What remains after the exhibition?
For me, it’s not a blank wall or dismantled tape. It’s what lives on in documentation, in the hands of the audience, and in the tools we leave behind.
Publishing as Curating: Letting the Audience Finish the Sentence
W9 and W11 asked us to rethink publishing and archiving not as aftermaths, but as curatorial forms themselves. Inspired by this, I designed a post-show publishing strategy rooted in co-authorship, reuse, and future circulation.
🟣 1. Co-Written Curatorial Zine
80 copies were printed and a digital PDF uploaded to ECA’s internal archive. This zine combines:
- Audience Woolclap entries
- Workshop writing
- Reflections by student collaborators
- Maps and images from the show
It isn’t a catalogue. It’s a collective reflection.
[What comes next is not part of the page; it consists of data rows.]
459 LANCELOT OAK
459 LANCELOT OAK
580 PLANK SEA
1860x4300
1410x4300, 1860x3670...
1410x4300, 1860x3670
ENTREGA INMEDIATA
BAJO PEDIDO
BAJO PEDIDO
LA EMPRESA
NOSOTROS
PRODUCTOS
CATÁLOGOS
Like Annie Fletcher and Sarah Pierce’s Paraeducation Department (O’Neill & Wilson, 2010), this zine aims to hold multi-directional knowledge, not top-down curatorial statements.
🟣 2. Audience Feedback Report
A visual brief summarising:
- Voting trends and participatory patterns
- Comments from visitors
- Emotional responses collected via story corners and stickers
Influenced by Jim Drobnick and Jennifer Fisher’s ideas in The Artist as Curator (2016), I considered affective response as a legitimate and valuable form of curatorial feedback.
🟣 3. Workshop Documentation & Visual Archives
Each cross-school session (TESOL, Design, Art Ed, CAT) was photographed, annotated, and saved:
- Worksheets, maps, and trails
- Concept boards and tactile feedback models
This echoes Simon Sheikh’s call in W4 for archives that are plural, localised, and generative.
🟣 4. Re-Usable Tools
From Woolclap’s QR systems to accessibility signage templates, all elements were designed for modular reuse:
- Editable InDesign files
- Google Drive folder accessible to ECA students
This allows the curatorial infrastructure to evolve rather than restart—what Nina Simon called “scaffolding for participation.”
🟣 5. Intra-School Curation Toolkit
I compiled my practical learning into a short downloadable guide:
- Budget structuring
- Co-authorship credit templates
- Ethical guidance for participatory mechanisms
Open to all schools within ECA, this toolkit translates my project into a replicable low-cost, collaborative methodology.
Just as Dave Beech warned against “managerialist participation” (2010), I wanted to build not just inclusion, but meaningful reciprocity—with tools, not just talk.
🔍Why These Outputs Matter
I didn’t want the exhibition to vanish into memory or slide decks. These outputs are ways of letting the audience remain in the room—even after they leave.
They also prove something essential: that low-budget, high-sensitivity curating is not only possible but documentable. It leaves behind proof. And potential.